Prior to joining Safeguard, Rick was director of enterprise architecture at Revol Wireless, a privately held CDMA Wireless provider in Ohio and Indiana, and operated his own consulting firm providing services to the manufacturing, telecommunications, and energy sectors.

x

AVP, Technology Infrastructure and Cloud Services

Steve Machovina

Steve Machovina is the assistant vice president of technology infrastructure and cloud services for Safeguard. He is responsible for the overall management and design of Safeguard’s hybrid cloud infrastructure. He manages all technology engineering staff who support data centers, telecommunications, network, servers, storage, service monitoring, and disaster recovery.

Steve joined Safeguard in November 2013 as director of information technology operations.

Prior to joining Safeguard, Steve was vice president of information technology at Revol Wireless, a privately held wireless provider in Ohio and Indiana. He also held management positions with Northcoast PCS and Corecomm Communications, and spent nine years as a Coast Guard officer and pilot.

Steve holds a BBA in management information systems from Kent State University in Ohio and an MBA from Wayne State University in Michigan.

x

AVP, Mobile and Analytics

Jason Heckman

Jason Heckman is the assistant vice president of mobile and analytics for Safeguard. He is responsible for both Safeguard’s mobile development and strategy as well as the company’s data warehousing and business intelligence. Jason oversees the design, development and release of all Safeguard’s internally developed mobile applications. He also oversees the development and delivery of operational and analytical data technologies throughout the organization.

Jason joined Safeguard as manager of mobile in 2012. During that time he led the development and integration of Safeguard’s mobile applications across the company’s vendor network to provide real-time data from the field.
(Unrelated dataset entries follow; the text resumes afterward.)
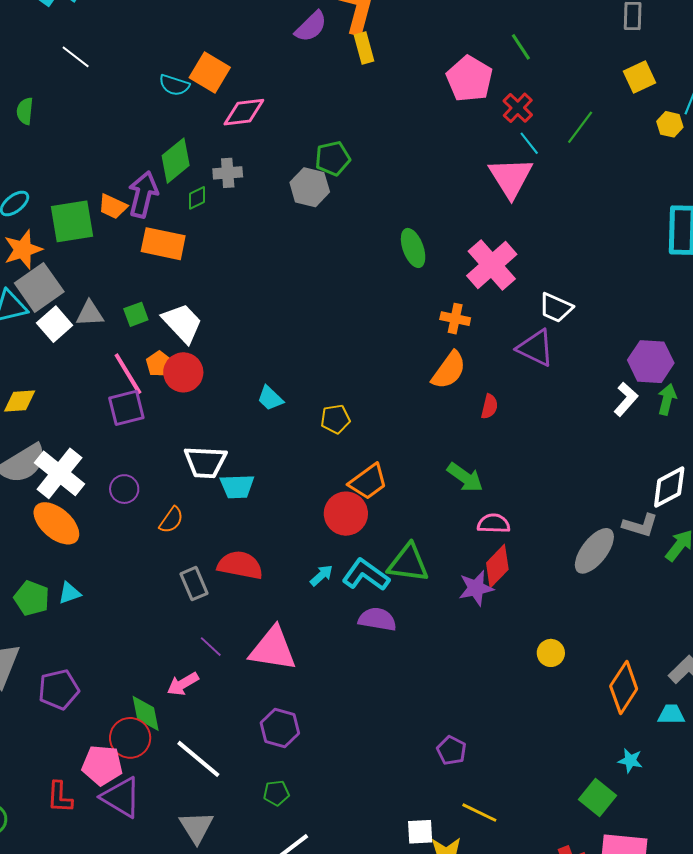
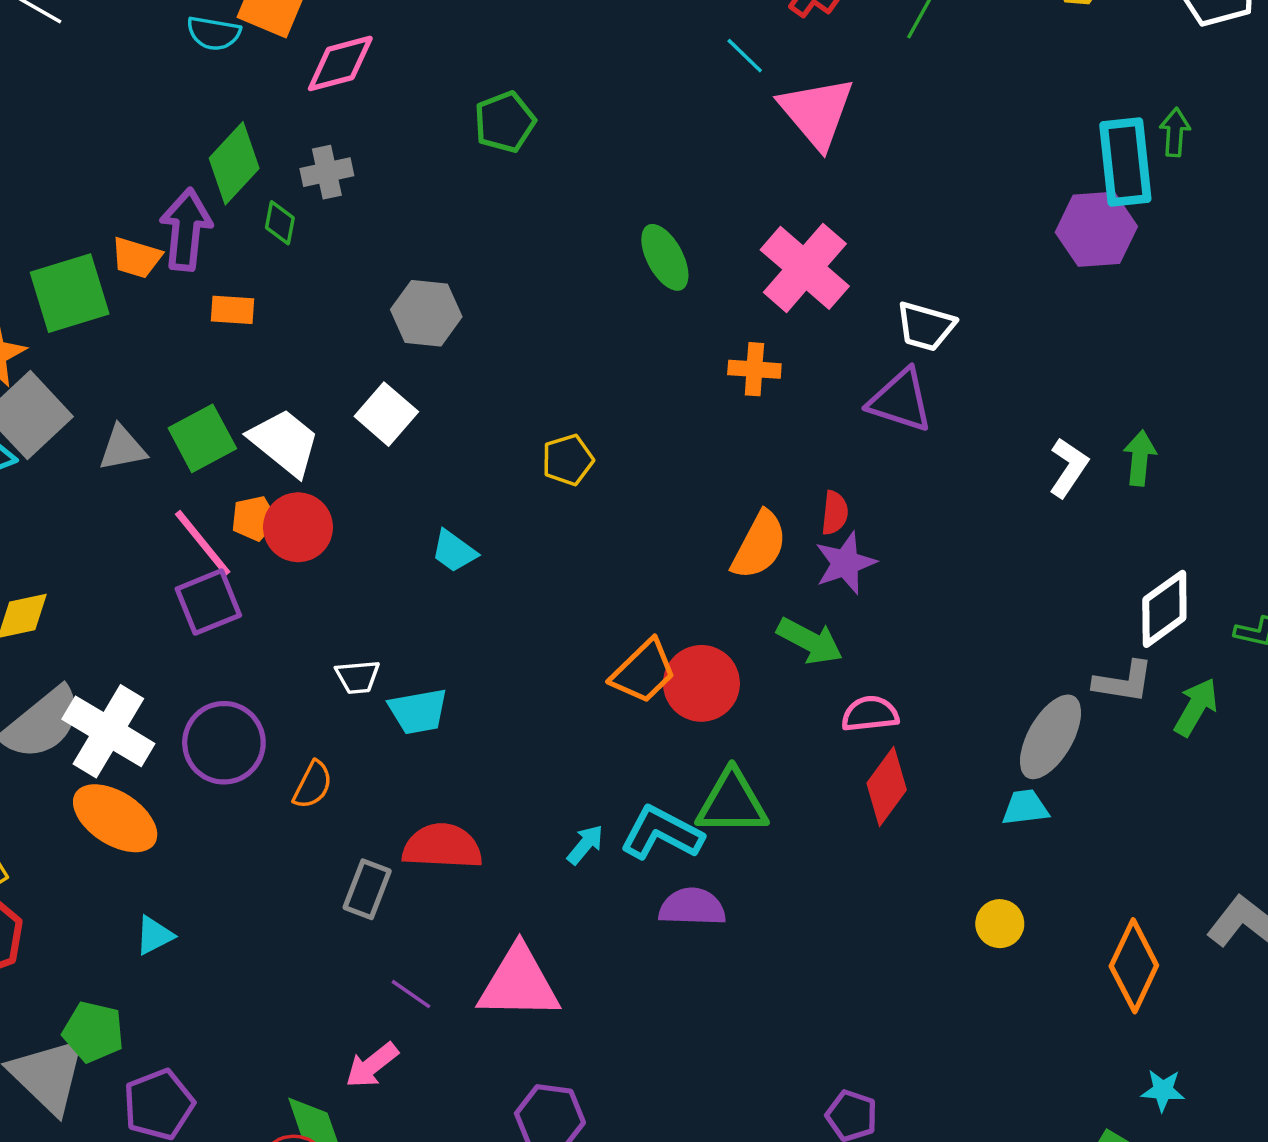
cyan line: (529, 143) -> (745, 56), moved
gray hexagon: (310, 187) -> (426, 313), moved
green diamond: (197, 198) -> (280, 223), turned -45
orange rectangle: (163, 244) -> (232, 310), size x0.6
green square: (136, 314) -> (202, 438), size x1.5
white square: (55, 324) -> (386, 414), moved
purple hexagon: (651, 362) -> (1096, 229), moved
orange pentagon: (159, 364) -> (254, 518), turned 30
orange semicircle: (449, 370) -> (759, 545), moved
yellow pentagon: (335, 419) -> (568, 460), moved
white trapezoid: (205, 462) -> (358, 677), size x0.6
purple circle: (124, 489) -> (224, 743), size x1.6
red circle: (346, 514) -> (701, 683), moved
gray rectangle: (194, 584) -> (367, 889), turned 52
purple star: (476, 588) -> (845, 563), moved
green pentagon: (32, 598) -> (93, 1032), moved
cyan trapezoid: (671, 714) -> (1025, 808), moved

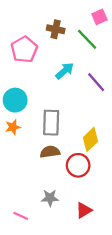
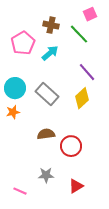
cyan arrow: (65, 71) -> (50, 53), moved
gray rectangle: (51, 123) -> (47, 94), moved, turned -50
yellow diamond: (90, 139) -> (82, 98), moved

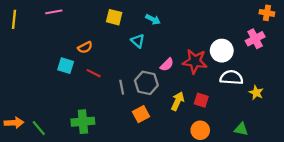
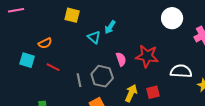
cyan arrow: (153, 19) -> (110, 27), moved, turned 96
white circle: (222, 51) -> (172, 18), moved
pink semicircle: (167, 65) -> (121, 59), turned -64
red square: (201, 100) -> (153, 92), turned -32

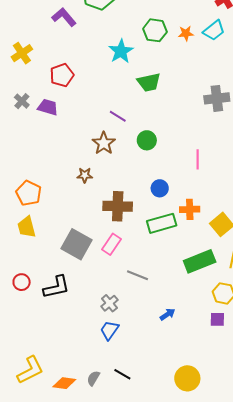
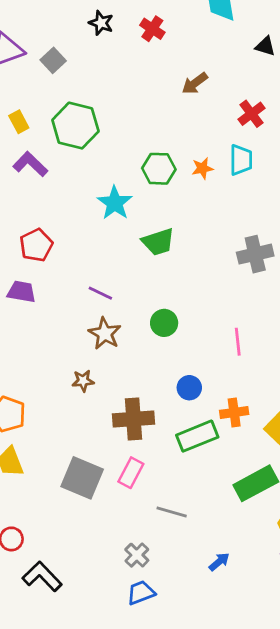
cyan trapezoid: (214, 30) -> (241, 160), turned -45
purple line: (118, 116) -> (100, 293), moved
black L-shape: (56, 287) -> (42, 576), moved, turned -116
blue trapezoid: (109, 330) -> (141, 593), turned 40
In 2014, he was promoted to director of mobile applications and named assistant vice president in 2017.

Prior to joining Safeguard, Jason was the director of application development and business intelligence for Revol Wireless, a privately held wireless provider in Ohio and Indiana.

Jason holds a bachelor’s degree in business management from Case Western Reserve University in Ohio.

x

AVP, Business Development

Tim Rath

Tim Rath is the AVP of business development for Safeguard. He is responsible for developing innovative growth strategies for Safeguard and developing and overseeing potential partnerships, mergers and acquisitions.

Tim joined Safeguard in 2011 as project director and has filled numerous roles within Vendor Management, most recently serving as director of vendor management, a role he assumed in 2011.

Prior to Safeguard, Tim worked as director of supply chain at PartsSource Inc. in Aurora, Ohio, a provider of medical replacement parts, procurement solutions and healthcare supply chain management technology services. He also has held sales positions with Rexel, ComDoc, and Pier Associates, all based in Ohio.

Tim holds a degree in marketing and sales from The University of Akron in Akron, Ohio. He also earned his FAA Certified Commercial UAS (Drone) Pilot license in 2017.